You can tell them I’m planning on meeting you in London, as I too will be going to University in England. It’s a small Welsh school of animal husbandry (I’m hoping to breed Peruvian Inca Orchids for use as sled-dogs) that you have forgotten the name of. Tell them I am very good with children, but very unsure about my ability to father any thanks to a unicycle accident as a child.

We can work on the backstory more later. I’m thinking Indiana Jones meets Bridget Jones Diary.

Still single and looking forward to breeding South American dogs in England!

Scott Eric Weaver

Stop Looking!

Got some advice from a good, and very jaded, friend tonight on how to get women (she’s a woman) that was essentially “stop looking”. This isn’t bad advice… for people that aren’t me!

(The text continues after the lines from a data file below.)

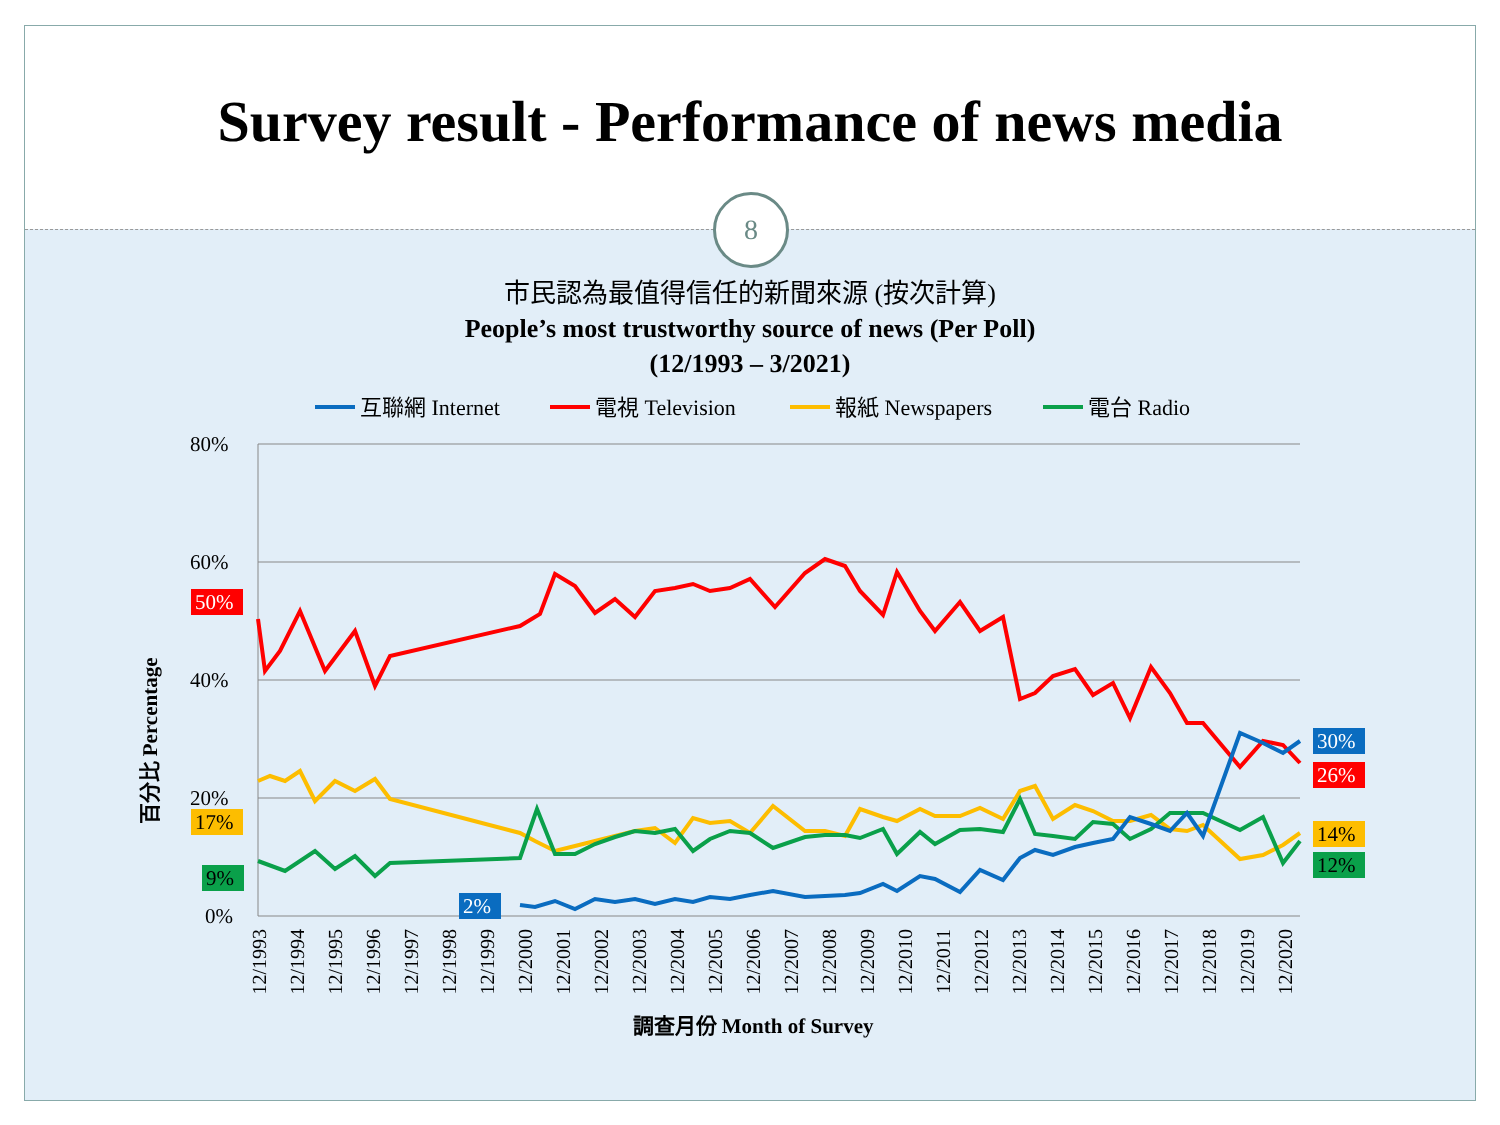Survey result - Performance of news media
8
市民認為最值得信任的新聞來源 (按次計算)
People’s most trustworthy source of news (Per Poll)
(12/1993 – 3/2021)
互聯網 Internet
電視 Television
報紙 Newspapers
電台 Radio
80%
60%
40%
20%
0%
百分比 Percentage
50%
17%
9%
2%
30%
26%
14%
12%
12/1993
12/1994
12/1995
12/1996
12/1997
12/1998
12/1999
12/2000
12/2001
12/2002
12/2003
12/2004
12/2005
12/2006
12/2007
12/2008
12/2009
12/2010
12/2011
12/2012
12/2013
12/2014
12/2015
12/2016
12/2017
12/2018
12/2019
12/2020
調查月份 Month of Survey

OK. So, here’s the deal. I have spent most of my life “not” looking for a mate. Really, I have. I figured that I would just meet her, randomly, like in a movie. It didn’t work (or, at least, hasn’t so far).

I always thought it was because I couldn’t tell when women were interested. Because I didn’t walk up and randomly hit on women. And most importantly because I didn’t go to college (and therefore never learned the art of picking up chicks).

As it turns out, I was almost right.

Sure, all of those things have a bearing on whether or not I meet “the one” (or even “you’ll do”). But even taken together, the likelihood of not meeting someone is really unlikely! I mean, random things happen every day, right! Given my interactions with women, I was bound to screw up eventually and actually meet someone!

Nope!

And I’ve come to a realization over the years as to why that is. It’s my personality! I have a pretty good one. I’m nice and non-threatening. I care and I listen. Sure, I make a fair number of rude and/or off-color remarks (I am a “perpetual line stepper” according to my friend Travis), but it’s all in fun. People like me.

Do you see the problem yet? No? Well, put it all together…

I am:
girl’s-interested challenged
pick-up-on-chicks challenged
collegiately-dating challenged
nice
non-threatening
funny
a listener
I care

“What’s that spell!!!” (sorry, cheerleader fantasy come true)

I’ll tell you what that spells! One of two things. I’m either:
A: Gay
B: Married

I am, and have never been, either of those!

So what do I do? If I go out looking for the girl, I don’t seem to find her. If I don’t look for the girl, she doesn’t find me!

Damnit! Why is life so difficult!!!

Still single and having a hard time choosing between the assless chaps or a wedding ring,

Scott

Dating: Let’s try this again . . .

Yep, that’s right, I may actually have another date! Pretty amazing, really, after you consider the disaster of the last one! And this time, it’s going to be different! I’m not fooling around on this one. We’re actually going to talk! We’re going to get to know each other! If we connect, it’s going to be on an emotional and intellectual level, not on a purely physical one.

And just how am I going to do this? Simple. I’m going to follow the advice of “Something About Mary” and take care of the situation before it takes care of me. You heard me right. I’m going to “release” the sexual tension prior to the date, so that I am assured to maintain the proper brain blood levels required for thoughtful, inquisitive, and intelligent conversation. No more penis-brain for me! Those are the dates of the past!

Look out women! I’m coming for you! And I’m pulling out all the stops this time!

Still single,

Scott

P.S. What do sex, love, and dating have in common? They’re usually all short-lived, intense, and end in a mess!